More than eight decades after it was installed, a memorial to the three 19th-century sibling novelists in London’s Westminster Abbey was amended Thursday to restore the diaereses – the two dots over the e in their surname.

The dots — which indicate that the name is pronounced “brontay” rather than “bront” — were omitted when the stone tablet commemorating Charlotte, Emily and Anne was erected in the abbey’s Poets’ Corner in October 1939, just after the outbreak of World War II.

They were restored after Brontë historian Sharon Wright, editor of the Brontë Society Gazette, raised the issue with Dean of Westminster David Hoyle. The abbey asked its stonemason to tap in the dots and its conservator to paint them.

“There’s no paper record for anyone complaining about this or mentioning this, so I just wanted to put it right, really,” Wright said. “These three Yorkshire women deserve their place here, but they also deserve to have their name spelled correctly.”

It’s believed the writers’ Irish father Patrick changed the spelling of his surname from Brunty or Prunty when he went to university in England.

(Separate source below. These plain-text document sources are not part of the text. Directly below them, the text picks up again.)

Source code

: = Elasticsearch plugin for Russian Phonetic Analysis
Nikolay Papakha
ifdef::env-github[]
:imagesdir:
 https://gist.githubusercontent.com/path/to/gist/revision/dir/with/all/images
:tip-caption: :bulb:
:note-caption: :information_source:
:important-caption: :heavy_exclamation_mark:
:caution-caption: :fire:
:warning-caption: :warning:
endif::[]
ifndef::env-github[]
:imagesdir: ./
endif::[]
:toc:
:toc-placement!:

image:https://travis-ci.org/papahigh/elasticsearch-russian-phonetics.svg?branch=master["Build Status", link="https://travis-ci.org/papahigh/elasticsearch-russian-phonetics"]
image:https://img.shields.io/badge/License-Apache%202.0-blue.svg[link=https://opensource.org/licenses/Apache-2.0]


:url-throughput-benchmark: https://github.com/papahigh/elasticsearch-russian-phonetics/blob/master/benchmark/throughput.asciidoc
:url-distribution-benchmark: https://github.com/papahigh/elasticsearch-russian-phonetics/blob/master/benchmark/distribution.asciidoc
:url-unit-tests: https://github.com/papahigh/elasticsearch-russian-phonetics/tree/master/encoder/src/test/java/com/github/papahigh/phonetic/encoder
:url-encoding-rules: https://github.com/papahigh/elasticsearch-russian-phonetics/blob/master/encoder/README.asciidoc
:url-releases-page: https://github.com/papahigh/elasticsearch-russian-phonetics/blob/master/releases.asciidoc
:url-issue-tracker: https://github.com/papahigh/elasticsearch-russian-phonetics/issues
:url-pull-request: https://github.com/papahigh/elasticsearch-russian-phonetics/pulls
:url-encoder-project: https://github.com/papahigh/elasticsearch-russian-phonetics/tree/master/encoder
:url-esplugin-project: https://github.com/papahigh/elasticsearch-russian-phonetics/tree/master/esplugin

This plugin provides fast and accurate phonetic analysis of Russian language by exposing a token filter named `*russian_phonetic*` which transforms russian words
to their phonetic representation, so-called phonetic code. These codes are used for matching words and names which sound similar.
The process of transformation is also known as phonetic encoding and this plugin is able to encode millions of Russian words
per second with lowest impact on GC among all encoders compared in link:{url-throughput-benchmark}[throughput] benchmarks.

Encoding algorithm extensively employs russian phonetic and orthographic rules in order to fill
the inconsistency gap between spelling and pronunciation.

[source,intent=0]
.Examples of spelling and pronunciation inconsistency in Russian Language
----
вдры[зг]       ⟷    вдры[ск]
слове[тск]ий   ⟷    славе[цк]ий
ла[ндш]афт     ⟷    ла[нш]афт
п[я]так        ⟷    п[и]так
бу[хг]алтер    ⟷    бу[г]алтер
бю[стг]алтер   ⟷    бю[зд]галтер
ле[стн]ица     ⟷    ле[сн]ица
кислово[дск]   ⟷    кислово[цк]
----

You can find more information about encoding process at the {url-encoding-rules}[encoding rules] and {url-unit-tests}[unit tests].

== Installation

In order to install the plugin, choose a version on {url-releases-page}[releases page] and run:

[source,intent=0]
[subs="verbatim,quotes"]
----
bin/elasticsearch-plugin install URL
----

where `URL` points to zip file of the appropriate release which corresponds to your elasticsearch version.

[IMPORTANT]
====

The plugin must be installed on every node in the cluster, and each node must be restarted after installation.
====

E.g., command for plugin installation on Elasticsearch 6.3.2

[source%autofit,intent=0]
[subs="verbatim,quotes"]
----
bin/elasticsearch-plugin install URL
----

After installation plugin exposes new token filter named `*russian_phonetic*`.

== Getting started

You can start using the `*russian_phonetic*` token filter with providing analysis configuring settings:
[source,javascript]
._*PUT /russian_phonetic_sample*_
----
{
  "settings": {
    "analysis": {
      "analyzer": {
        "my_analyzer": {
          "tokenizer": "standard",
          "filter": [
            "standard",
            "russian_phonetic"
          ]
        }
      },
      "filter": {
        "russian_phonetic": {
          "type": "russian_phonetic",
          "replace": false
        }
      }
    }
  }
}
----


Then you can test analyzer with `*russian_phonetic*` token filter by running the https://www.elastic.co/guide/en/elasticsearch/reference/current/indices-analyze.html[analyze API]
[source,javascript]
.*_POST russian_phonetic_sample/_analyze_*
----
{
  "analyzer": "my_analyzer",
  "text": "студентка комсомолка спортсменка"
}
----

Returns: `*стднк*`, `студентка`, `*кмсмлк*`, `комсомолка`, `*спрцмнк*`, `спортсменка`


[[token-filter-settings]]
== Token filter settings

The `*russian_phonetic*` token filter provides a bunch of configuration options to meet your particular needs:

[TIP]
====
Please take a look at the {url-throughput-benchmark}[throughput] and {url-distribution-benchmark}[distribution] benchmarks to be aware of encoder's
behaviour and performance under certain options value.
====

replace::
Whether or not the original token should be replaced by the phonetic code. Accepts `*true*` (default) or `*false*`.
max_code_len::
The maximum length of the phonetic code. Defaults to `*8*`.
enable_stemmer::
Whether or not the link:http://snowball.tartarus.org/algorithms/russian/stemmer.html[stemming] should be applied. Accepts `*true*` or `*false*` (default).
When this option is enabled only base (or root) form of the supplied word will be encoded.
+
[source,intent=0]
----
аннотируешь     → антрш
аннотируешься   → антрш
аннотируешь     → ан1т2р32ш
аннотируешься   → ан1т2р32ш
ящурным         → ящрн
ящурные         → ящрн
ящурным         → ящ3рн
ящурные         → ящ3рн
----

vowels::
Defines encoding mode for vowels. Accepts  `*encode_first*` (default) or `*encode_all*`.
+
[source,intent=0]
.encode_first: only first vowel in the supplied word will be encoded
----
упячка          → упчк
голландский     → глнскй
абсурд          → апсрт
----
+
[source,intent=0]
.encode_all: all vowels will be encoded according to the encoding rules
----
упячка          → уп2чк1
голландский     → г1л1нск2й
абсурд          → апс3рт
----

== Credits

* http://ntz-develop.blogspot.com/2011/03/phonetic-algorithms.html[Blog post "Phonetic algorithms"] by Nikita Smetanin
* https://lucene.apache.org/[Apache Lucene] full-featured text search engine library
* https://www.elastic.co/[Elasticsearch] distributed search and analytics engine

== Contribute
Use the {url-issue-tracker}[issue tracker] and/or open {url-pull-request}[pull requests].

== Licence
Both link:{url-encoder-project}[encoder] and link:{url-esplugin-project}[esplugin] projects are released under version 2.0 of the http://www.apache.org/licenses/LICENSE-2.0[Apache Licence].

Raised on the wild Yorkshire moors, all three sisters died before they were 40, leaving enduring novels including Charlotte’s “Jane Eyre,” Emily’s “Wuthering Heights” and Anne’s “The Tenant of Wildfell Hall.”

Rebecca Yorke, director of the Brontë Society, welcomed the restoration.

“As the Brontës and their work are loved and respected all over the world, it’s entirely appropriate that their name is spelled correctly on their memorial,” she said.